SLOW AND STEADY APPROACH
Vingada to work on taking the game to another level first
EDUARDO Vingada could turn out to be Malaysia’s own ‘Special One’ as Jose Mourinho was once his student while the Manchester United manager’s father, Jose Felix was his teacher.
“I have known Mourinho since he was a young kid... his father was my coach in Portugal. My brand of football is according to the capacity and levels of players. I do not have a closed mind about playing a certain system,” said newly-appointed national coach Vingada who was unveiled to the press in Kuala Lumpur yesterday.
“I like fearless and quick players, and they must be mentally strong. It is important to have a winning mentality in football. I want to bring happiness and pride to Malaysia. I want to take football here to the next level.
“Good results come with hard work. I do not promise results. Players here must have the selfbelief that anything is possible in football,”
The 64-year-old has worked throughout Asia — except for Southeast Asia — and admitted that he does not know much about Malaysian football.
“I, however, have looked at Malaysia’s previous results. The vision is to make the best of the present situation with a perspective of a promising future. What I have achieved in the past is history.
“With the cooperation of Tan Cheng Hoe, who has been offering me insights on the players here, and my two other Portuguese assistants, I will do my best for football here. I will treat all my assistants as equals.”
Vingada’s first task is the Asian Cup Qualifiers, where his team will entertain Lebanon in a Group B match at Larkin Stadium on June 13. North Korea and Hong Kong are the other teams in the group.
“Looking at the rankings, North Korea and Lebanon are above us and they have decent teams. Hong Kong have also improved a lot. Lets go game-bygame and see how things go. We will fight in every match and play to win.
“We do not have much time to prepare for the match against Lebanon. Time is always short for coaches. I believe in September, when we have had more time to work together, we can show something better than now.

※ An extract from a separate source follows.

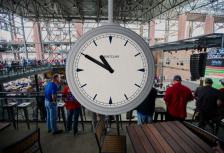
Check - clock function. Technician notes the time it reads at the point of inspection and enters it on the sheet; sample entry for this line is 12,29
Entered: 10,50
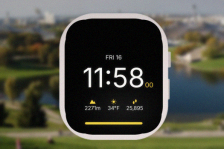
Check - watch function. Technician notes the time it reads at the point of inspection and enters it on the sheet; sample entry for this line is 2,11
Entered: 11,58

“Miracles do happen in football. For example, I arrived in Saudi Arabia a month before the Asian Cup in 1996 but despite the limited time, we went on to win it as I built the team around their strikers.
The national trainees will report to Vingada on Sunday and start training a day later in Johor Baru ahead of the match against Lebanon. Players from Darul Ta’zim will only report after the AFC Cup zonal semi-finals return leg match against Ceres Negros on May 31.
Vingada also brushed aside allegations that he had links with China agent Eric Mao, whose clubs were once investigated for match-fixing.
“I would like to clarify that I do not have any relation with Eric. I was a former player of Atletico Clube de Portugal and the owner requested whether I could help them (to secure investment) as I was coaching in China.
“I agreed and helped the club. At that time, I already had a contract with Iran (in 2013). Only this happened and nothing more. Everything I have done in my life as a coach has been good. I am a good man... no doubt about it,” said the former Portugal youth coach.
A report in Asia Times on May 10 claimed that Vingada helped Mao to buy a controlling stake in Atletico in 2013. The club were then investigated by UEFA for match-fixing.